A study published by the U.S. Centers for Disease Control and Prevention on Tuesday found that, in a study of Arkansas schools between August and October, districts with universal mask requirements had a 23% lower incidence of coronavirus cases compared to districts with no mask policy.

The study also looked at 26 districts that switched from no mask policy to some kind of mask policy. In those districts, a week after the mask policy was enacted, the coronavirus incidence among students and staff decreased significantly.

“Universal mask use, in coordination with other prevention strategies such as vaccination of students and staff members in K–12 schools, remains an important tool for preventing [coronavirus] transmission,” the report said.

Schools that do decide to make masking optional should make sure they pay greater attention to other infection control practices, such as encouraging handwashing frequently, especially among younger children, Ferrer said. Distancing and moving some activities outdoors can further reduce risk, Ferrer said.

It’s also true that risk is now far less than it was weeks ago in schools. According to county data, 14% of routine coronavirus tests at schools were coming back positive in early January, a record high this academic year; but for the last week of February, that rate had fallen to 0.44%. That’s higher than it was in mid-October, when it was 0.16%, but it’s still quite low.

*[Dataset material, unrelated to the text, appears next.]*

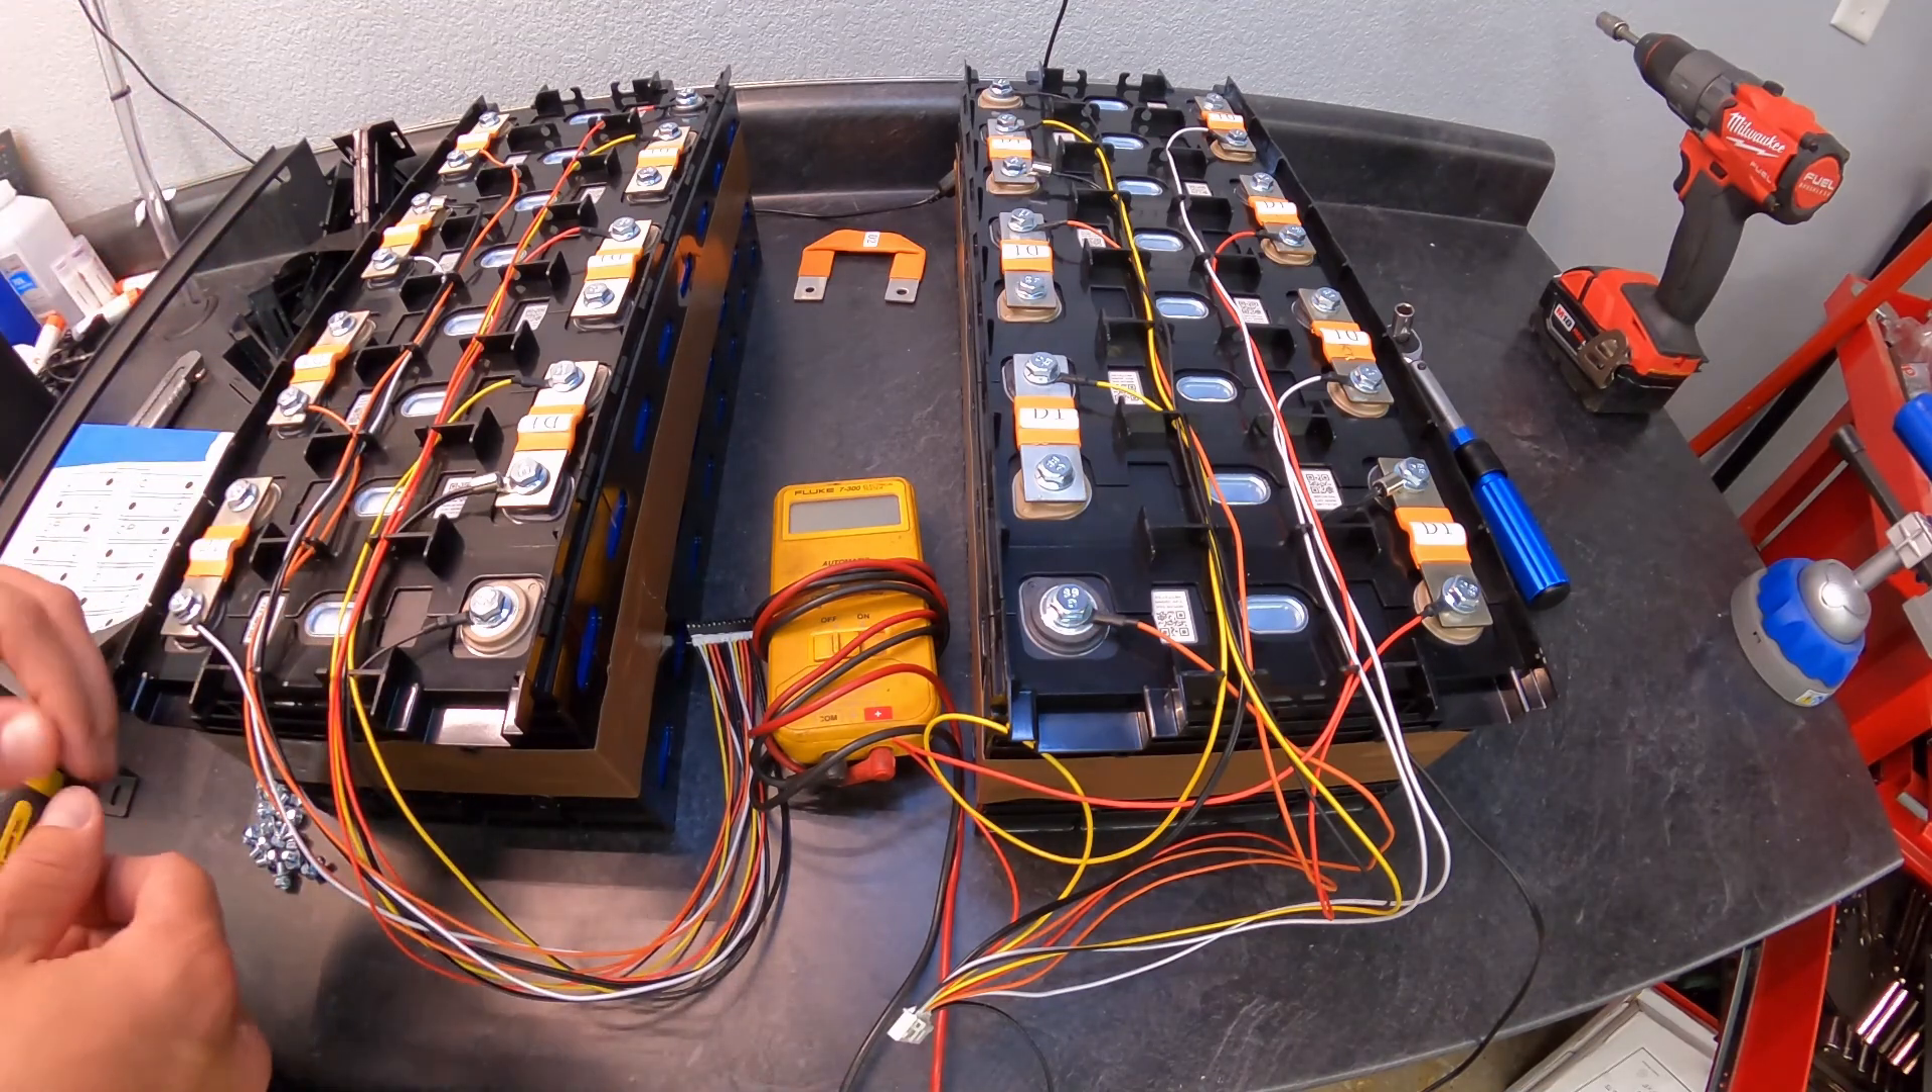Got the BMS wires all put together here they do sort of sit in these little trays here.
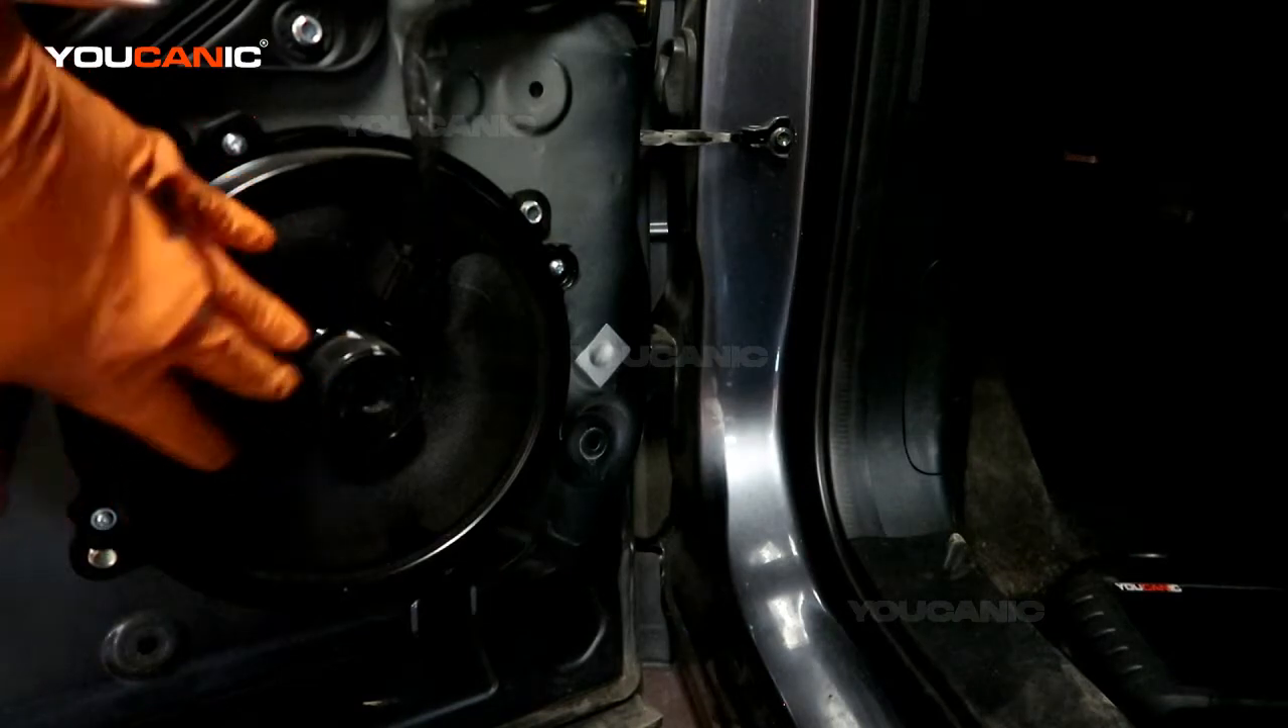So to replace the speaker of course you've removed the whole inner door cover and now we have access to the speaker.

“That means there’s a lot less risk,” Ferrer said, while acknowledging that some parents and children will still be concerned about the risk of infection.

Ferrer sympathized with parents who might feel uneasy about child care centers who choose to go mask-optional with their employees even while caring for children under 2, who can’t wear masks nor be vaccinated. “We’re strongly recommending at day cares that employees keep their masks on,” in part because “they are going to be taking care of children, many of whom cannot mask.”

Dr. Robert Kim-Farley, a UCLA epidemiologist and infectious diseases expert, said if a child younger than 2 is going into a mask-optional day care center, if there’s not older people in their household, or someone who is immunocompromised, case rates locally are now low enough that sending children into such a setting is “relatively safer than it would have been before.”